Body Toners

I've seen a few of these advertised and they can be bought fairly cheaply nowadays. By body toners, I'm referring to those belts you place on your stomach that, supposedly, exercise your muscles. Currently, I get slight back pains when I try sit-ups crunches and the like and a machine like this would eliminate that for me. Most are mainly for abdominals but can also tone arms and legs.

Has anyone got one of these? Does it work? How well?
 
I'm around 10 and one 1/2 stone and about 5 foot 10 and my % body fat is at the level, it should be. I'm currently going cardio to eliminate a little more fat, but I think I'm at the stage where I need to start looking at strengthening and toning my muscles.

Can you give me any advice on whether these machines will be very useful?
 
I am not sure really.. I could go out on a limb and assume that they are not as effective as advertised because if it were easy to get muscles by sitting around, everyone would be jacked.. BUT, I really have done no research on the subject.
 
I actually tried one of those belts at a mall once, felt weird being shocked. If you think about it, it makes sense, the muscle tenses/contracts then relaxes but I don't see it being as effective as the real thing though.

I think that's where the 'no pain no gain' thing comes into play.

(btw what's a stone in pounds?)
 
One stone is equal to 14 pounds making me somewhere between 140 to 150 pounds.

Anyone have any feedback on those ab toners?
 
DON"T DO IT! These things are horrendous and have had several lawsuits against them for burns, shocks and a host of other things. This is a gadget that is marketed well, but realistically does not produce results.

What you should do:
Pick up the discussion about body toner belts after its last post and keep it going. The entries that come next are unrelated to the discussion about body toners.

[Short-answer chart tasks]
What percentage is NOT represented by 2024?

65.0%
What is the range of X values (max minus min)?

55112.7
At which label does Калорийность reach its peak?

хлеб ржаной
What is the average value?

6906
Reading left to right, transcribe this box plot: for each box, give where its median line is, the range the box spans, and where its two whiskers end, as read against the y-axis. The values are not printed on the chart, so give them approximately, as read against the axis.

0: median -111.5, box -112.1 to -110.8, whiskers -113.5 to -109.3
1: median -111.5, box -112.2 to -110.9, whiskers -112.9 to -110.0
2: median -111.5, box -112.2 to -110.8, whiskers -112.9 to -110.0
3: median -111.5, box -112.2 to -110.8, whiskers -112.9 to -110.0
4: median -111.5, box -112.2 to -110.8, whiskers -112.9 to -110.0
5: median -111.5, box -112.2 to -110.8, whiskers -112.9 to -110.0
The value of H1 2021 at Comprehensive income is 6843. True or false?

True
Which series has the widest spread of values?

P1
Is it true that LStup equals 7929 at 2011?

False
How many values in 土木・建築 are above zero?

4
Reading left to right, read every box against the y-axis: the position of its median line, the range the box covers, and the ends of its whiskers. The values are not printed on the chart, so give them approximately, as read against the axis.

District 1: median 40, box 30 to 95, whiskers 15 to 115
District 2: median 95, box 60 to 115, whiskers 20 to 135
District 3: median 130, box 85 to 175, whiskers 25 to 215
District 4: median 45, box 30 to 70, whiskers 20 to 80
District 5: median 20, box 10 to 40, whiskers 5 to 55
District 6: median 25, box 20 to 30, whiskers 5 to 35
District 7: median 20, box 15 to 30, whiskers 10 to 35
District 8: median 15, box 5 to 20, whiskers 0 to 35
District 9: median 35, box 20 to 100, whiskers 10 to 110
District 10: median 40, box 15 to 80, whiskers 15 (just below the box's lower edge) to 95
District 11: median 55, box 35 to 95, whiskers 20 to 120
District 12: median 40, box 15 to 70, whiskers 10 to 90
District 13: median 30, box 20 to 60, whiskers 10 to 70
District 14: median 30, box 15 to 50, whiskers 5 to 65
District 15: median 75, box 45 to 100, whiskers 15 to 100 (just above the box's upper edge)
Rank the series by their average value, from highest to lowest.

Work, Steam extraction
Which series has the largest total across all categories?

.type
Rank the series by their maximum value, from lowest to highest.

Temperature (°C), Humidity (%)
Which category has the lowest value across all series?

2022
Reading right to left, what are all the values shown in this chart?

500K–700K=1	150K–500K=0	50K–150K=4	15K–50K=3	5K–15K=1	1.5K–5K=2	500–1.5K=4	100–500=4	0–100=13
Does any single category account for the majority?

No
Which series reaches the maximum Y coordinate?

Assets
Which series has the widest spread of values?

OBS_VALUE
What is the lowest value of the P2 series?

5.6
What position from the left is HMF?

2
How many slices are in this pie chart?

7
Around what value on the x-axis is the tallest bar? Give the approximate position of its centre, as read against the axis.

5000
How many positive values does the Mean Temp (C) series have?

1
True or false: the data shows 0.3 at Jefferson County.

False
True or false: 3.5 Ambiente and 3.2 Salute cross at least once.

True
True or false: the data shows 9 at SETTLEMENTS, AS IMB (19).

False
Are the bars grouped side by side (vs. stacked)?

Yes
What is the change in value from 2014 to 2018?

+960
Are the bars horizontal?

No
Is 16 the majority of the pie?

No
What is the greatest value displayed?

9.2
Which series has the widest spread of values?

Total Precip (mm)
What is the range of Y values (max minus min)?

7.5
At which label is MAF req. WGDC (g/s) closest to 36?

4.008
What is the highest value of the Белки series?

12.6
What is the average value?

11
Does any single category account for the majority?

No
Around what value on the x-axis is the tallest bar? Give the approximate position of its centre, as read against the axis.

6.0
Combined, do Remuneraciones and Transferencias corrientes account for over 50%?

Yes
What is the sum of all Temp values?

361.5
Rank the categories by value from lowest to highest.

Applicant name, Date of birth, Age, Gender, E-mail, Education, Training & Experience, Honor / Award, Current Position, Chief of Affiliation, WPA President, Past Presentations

Exercise answer:
Your absolute best bet would be to follow the 5 tips to fat loss. Save your money and buy a killer recipe book or a session with a personal trainer. Your goals will be better served!

Here are the 5 tips to fat loss in case you haven't seen them:

1) Eat 5-6 small meals throughout the day. Each meal should be 2-3 hours apart. Each meal should contain one protein and one carb. The first meal should be eaten within an hour after waking.


2) Drink a cup of water at each meal.


3) Rest properly. This means taking at least 48 hours between strength training the same muscles, and it also means getting at least 7-8 hours of sleep per night. Lastly, it means taking 1-2 days off from exercising per week.


4) Cardio. This should be done at different intensity levels and different session lengths. Consider doing a low intensity/long session, a high intensity/short session and a few medium intensity/medium length sessions.


5) Strength Training. Strength train each muscle 1-3 times per week. You should lift a proper weight and perform the proper amount of sets/reps for your strength training method. If you need more guidance or exercise ideas you can head over


All of the above things combined will result in fat loss.